Another idea that worked: Apple, "Welcome Home"
That one thing that made us turn green with jealousy? The "Welcome Home" Apple spot shot by Spike Jonze was just ridiculously good. In a time where so much work is quick and disposable, to see something with that level of imagination, craft and sheer determination was overwhelming.
You got the sense that it started with a simple premise and kept building and building and building to a truly magical place. It's just deeply original, flawless, committed and, ugh, hard to watch because you want one, too. A lot of the Apple work felt this way in 2018, but the Spike edition was our highlight.
Founder and chief creative officer, TBD San Francisco
Our idea that worked:
StubHub, "The Gift Rapper"
With the Gift Rapper, we combined the power of hip-hop and artificial intelligence to allow users to gift event tickets in the most engaging way possible: wrapped with a custom rap.

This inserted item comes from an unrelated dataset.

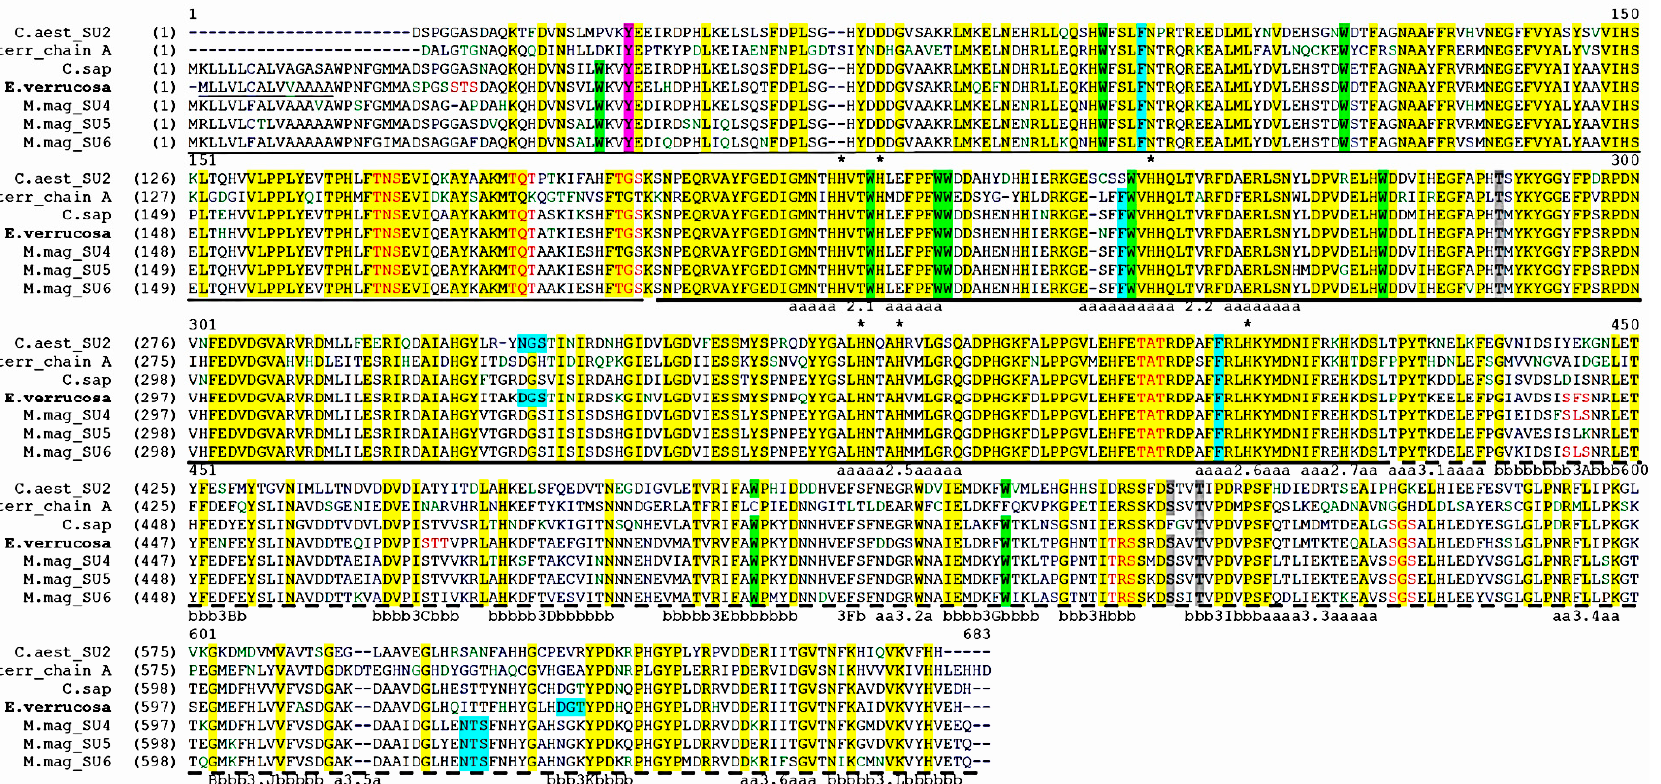
Figure 3. Multiple alignment of EvHc5 with the sequences of the hemocyanin subunits isolated from crustacea species belonging to suborders Dendrobranchiata and Pleocyemata of the order Decapoda, class Malacostraca. The proposed signal peptide is represented by 14 amino acid (underlined). The conserved residues are highlighted in yellow; the copper-binding histidine residues are shown with asterisks; the conserved phenylalanine (F) with turquoise color; the tryptophan (W) residues with green color; N-glycosylation sites are highlighted in turquoise and the O-glycosylation sites are marked with red letters. The structural elements ( α -helices and β -strands) were derived and numbered according to the 3D structure of P. interruptus Hc [16]. Domain borders are shown according to [24] as follows: Domain 1—thin black line; Domain 2—thick black line; and Domain 3—dashed line.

We asked a series of seemingly simple questions to start, but behind the scenes, an A.I. was churning a dynamically generated rap (written and performed by Guinness record setter MC Murs). The end result is a "bit-gift" ... a sweater-clad animated rapper who sounds off holiday cheer depending on what kind of ticket is being gifted. The quiz itself had around 10,000 possible different results, and each answer has a corresponding snippet in the lyrics and time code in the background music. We built a node application that generates all the song variations; for each song, it mixes the audio recordings into a full track, generating subtitles file in a SRT format. To create the final result, the node application combined the voice audio track, background music, motion graphics and subtitles together into a single video file.
One of the things I love the most about this work is that we used A.I. to enable the idea, not as the idea. It would be humanly impossible for the rapper to come up with so many combinations alone. Both man and machine played a fundamental role to make this idea happen. The campaign is still running until the end of the year, but the results are coming and they are amazing. Please visit www.giftrapper.com.
Another idea that worked: Burger King, "Whopper Detour"
I've been a fan of the work done by Burger King since the CP+B times, but I was never sure of the real business impact they generated besides immense PR. Awesome, provocative stunts. What's different about this one are the astonishing results they created in such a short period of time, yet keeping the same provocative and super creative approach. In less than two weeks, the app went from No. 400 on the App Store to No. 1. This is incredible. This work will not only be good for Burger King, it has a lasting affect in the whole industry. A great example to clients and agencies out there that you can truly do effective work while being outrageously creative.